The same setup without the server as NAT router but with normal IP addresses returns the same behaviour.

Best Answer

The client realm is SAMDOM instead of SAMDOM.COM.
It looks like typo in the question. Also the DC interfaces ought to include the localhost interface lo.
The net ads info output is not debug enabled with -d 3 as told.

The client and server realms have to match (and should resolve to a DNS domain). net ads info attempts to resolve DNS various domain names, including:

_ldap._tcp.Default-First-Site-Name._sites.dc._msdcs.<your realm>
_kerberos._tcp.Default-First-Site-Name._sites.dc._msdcs.<your realm>

otherwise it falls back to netbios name resolution on <your workgroup>#1c.

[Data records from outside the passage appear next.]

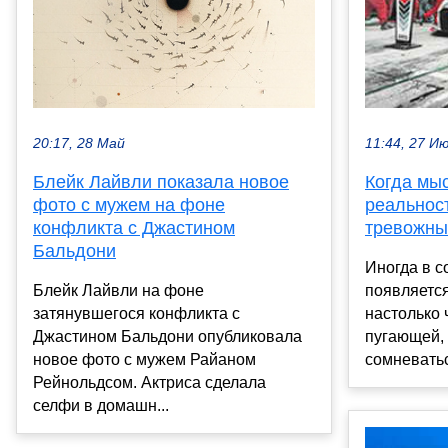
20:17, 28 Май
11:44, 27 И
Блейк Лайвли показала новое
Когда мы
фото с мужем на фоне
реальност
конфликта с Джастином
тревожны
Бальдони
Иногда в с
Блейк Лайвли на фоне
появляется
затянувшегося конфликта с
настолько 
Джастином Бальдони опубликовала
пугающей, 
новое фото с мужем Райаном
сомневатьс
Рейнольдсом. Актриса сделала
селфи в домашн...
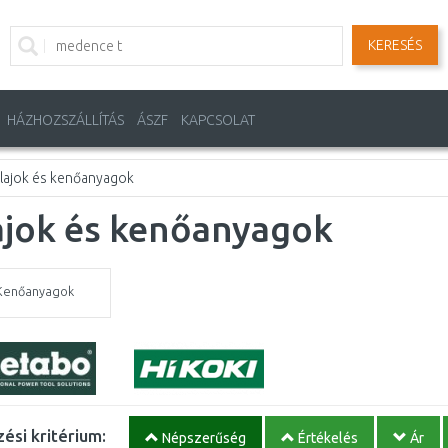
KERESÉS
HÁZHOZSZÁLLÍTÁS
ÁSZF
KAPCSOLAT
lajok és kenőanyagok
ajok és kenőanyagok
Kenőanyagok
ési kritérium:
Népszerűség
Értékelés
Ár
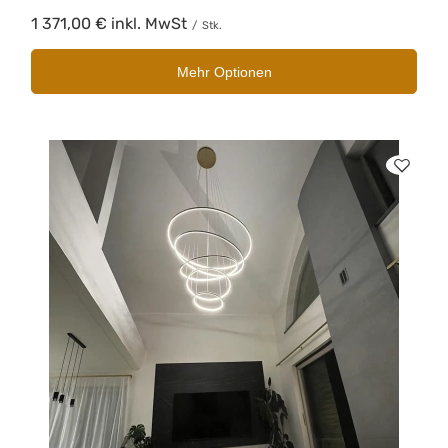
1 371,00 €
inkl. MwSt
/
Stk.
Mehr Optionen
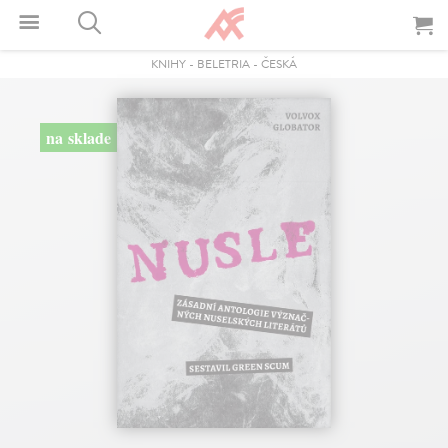
KNIHY
-
BELETRIA
-
ČESKÁ
na sklade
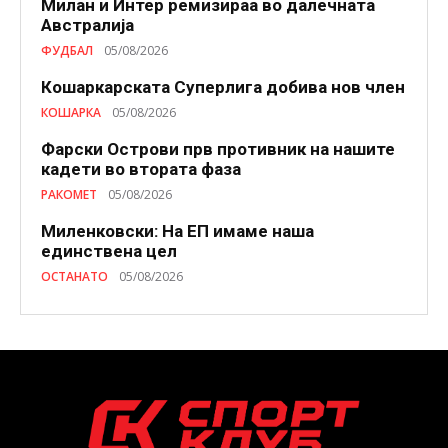
Милан и Интер ремизираа во далечната
Австралија
ФУДБАЛ
05/08/2026
Кошаркарската Суперлига добива нов член
КОШАРКА
05/08/2026
Фарски Острови прв противник на нашите
кадети во втората фаза
РАКОМЕТ
05/08/2026
Миленковски: На ЕП имаме наша
единствена цел
ОСТАНАТО
05/08/2026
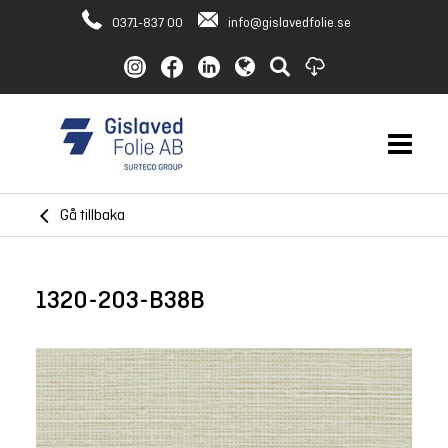
0371-837 00
info@gislavedfolie.se
Gå tillbaka
1320-203-B38B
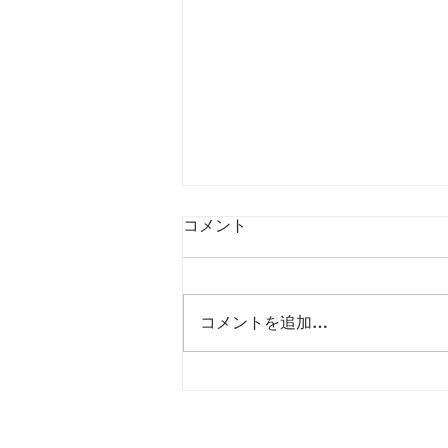
コメント
コメントを追加…
利根運河周辺神社・寺MAP＆
初日の出スポット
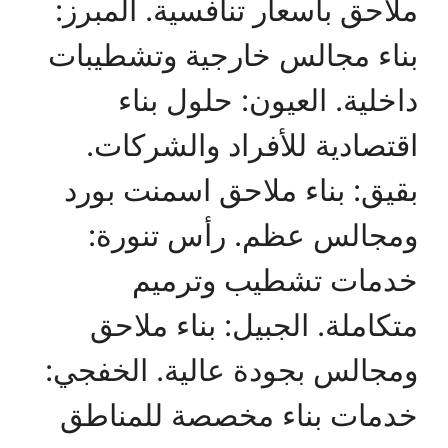
ملاحق بأسعار تنافسية. المبرز:
بناء مجالس خارجية وتشطيبات
داخلية. العيون: حلول بناء
اقتصادية للأفراد والشركات.
بقيق: بناء ملاحق اسمنت بورد
ومجالس عظم. رأس تنورة:
خدمات تشطيب وترميم
متكاملة. الجبيل: بناء ملاحق
ومجالس بجودة عالية. الخفجي:
خدمات بناء مخصصة للمناطق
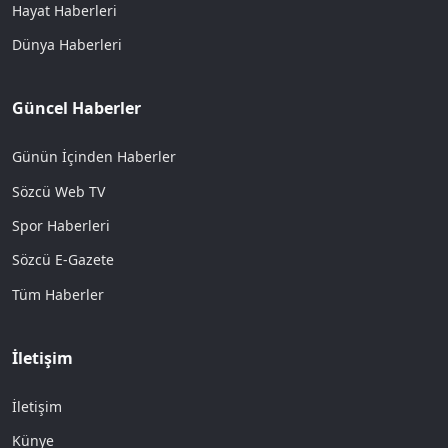
Hayat Haberleri
Dünya Haberleri
Güncel Haberler
Günün İçinden Haberler
Sözcü Web TV
Spor Haberleri
Sözcü E-Gazete
Tüm Haberler
İletişim
İletişim
Künye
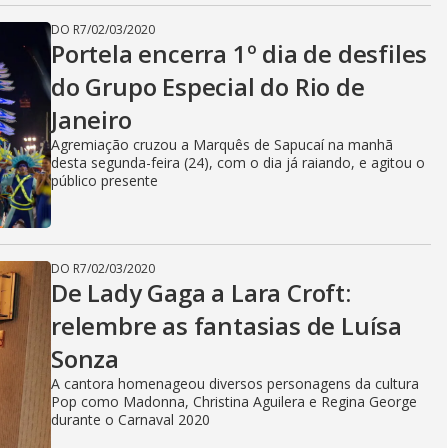
DO R7
/
02/03/2020
Portela encerra 1º dia de desfiles
do Grupo Especial do Rio de
Janeiro
Agremiação cruzou a Marquês de Sapucaí na manhã
desta segunda-feira (24), com o dia já raiando, e agitou o
público presente
DO R7
/
02/03/2020
De Lady Gaga a Lara Croft:
relembre as fantasias de Luísa
Sonza
A cantora homenageou diversos personagens da cultura
Pop como Madonna, Christina Aguilera e Regina George
durante o Carnaval 2020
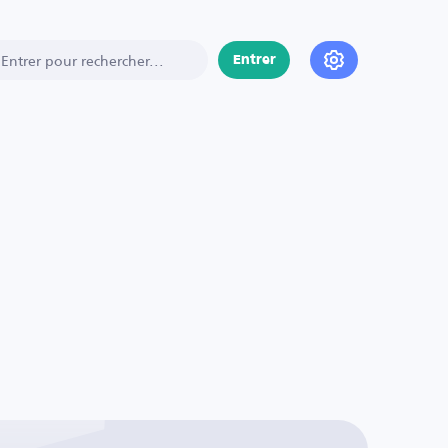
Entrer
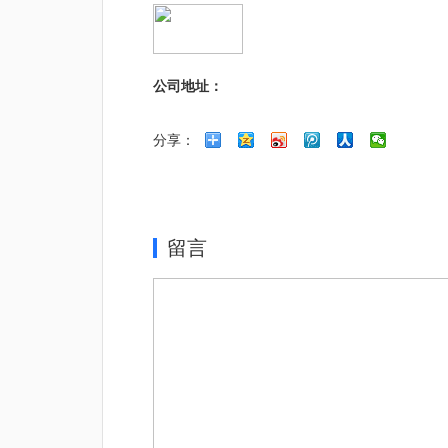
公司地址：
分享：
留言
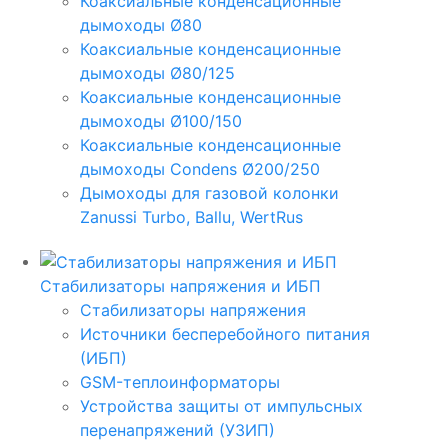
Коаксиальные конденсационные
дымоходы Ø80
Коаксиальные конденсационные
дымоходы Ø80/125
Коаксиальные конденсационные
дымоходы Ø100/150
Коаксиальные конденсационные
дымоходы Condens Ø200/250
Дымоходы для газовой колонки
Zanussi Turbo, Ballu, WertRus
Стабилизаторы напряжения и ИБП
Стабилизаторы напряжения
Источники бесперебойного питания
(ИБП)
GSM-теплоинформаторы
Устройства защиты от импульсных
перенапряжений (УЗИП)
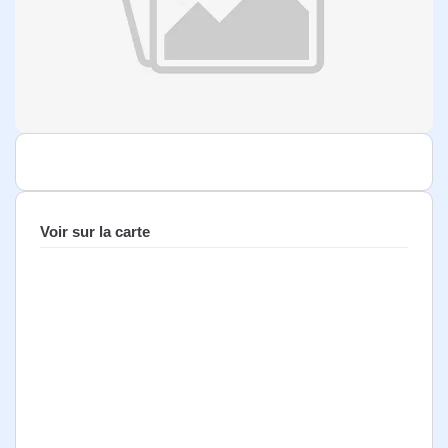
Voir sur la carte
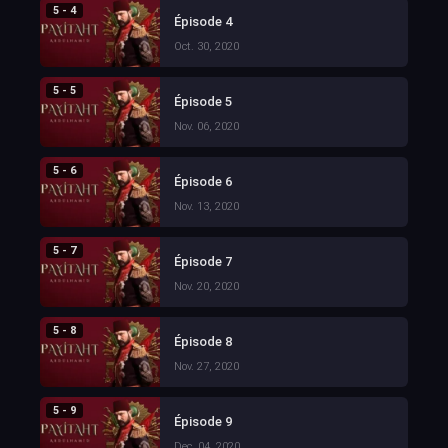
5 - 4
Épisode 4
Oct. 30, 2020
5 - 5
Épisode 5
Nov. 06, 2020
5 - 6
Épisode 6
Nov. 13, 2020
5 - 7
Épisode 7
Nov. 20, 2020
5 - 8
Épisode 8
Nov. 27, 2020
5 - 9
Épisode 9
Dec. 04, 2020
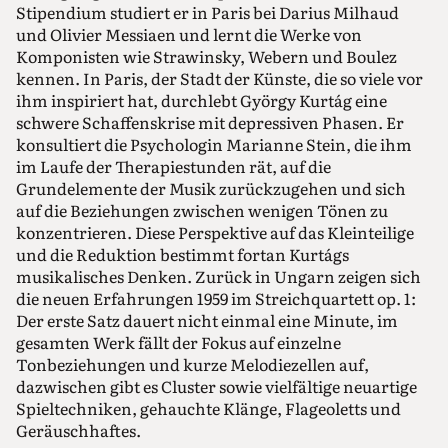
Stipendium studiert er in Paris bei Darius Milhaud
und Olivier Messiaen und lernt die Werke von
Komponisten wie Strawinsky, Webern und Boulez
kennen. In Paris, der Stadt der Künste, die so viele vor
ihm inspiriert hat, durchlebt György Kurtág eine
schwere Schaffenskrise mit depressiven Phasen. Er
konsultiert die Psychologin Marianne Stein, die ihm
im Laufe der Therapiestunden rät, auf die
Grundelemente der Musik zurückzugehen und sich
auf die Beziehungen zwischen wenigen Tönen zu
konzentrieren. Diese Perspektive auf das Kleinteilige
und die Reduktion bestimmt fortan Kurtágs
musikalisches Denken. Zurück in Ungarn zeigen sich
die neuen Erfahrungen 1959 im Streichquartett op. 1:
Der erste Satz dauert nicht einmal eine Minute, im
gesamten Werk fällt der Fokus auf einzelne
Tonbeziehungen und kurze Melodiezellen auf,
dazwischen gibt es Cluster sowie vielfältige neuartige
Spieltechniken, gehauchte Klänge, Flageoletts und
Geräuschhaftes.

If I delete the caches, the <your workgroup>#1c entry is resolved with the ip of the DC valid for 660 seconds.
Else the <your workgroup>#1c value is discarded as its timeout is negative ( equal to 0 - <seconds since epoch>).
The 660 seconds timeout is the NAMECACHETIMEOUT value.

All in all this should get you a step further but not out of the No logon server error. Even if the server is resolved, the client will issue a CLDAP netlogon request which will fail.
You could check with:

ldapsearch -LLL -h <you server ip> -x -b '' -s base "(&(NtVer=\06\00\00\00)(DnsDomain=<your realm>))" NetLogon

There debug are missing to sort this out.
If it is intermittent, likely another DNS server has stale entries and at times the DC is queried for domain names , while at times the other DNS server is.

NB: <your realm>, <your workgroup> and <your server ip> are placeholders.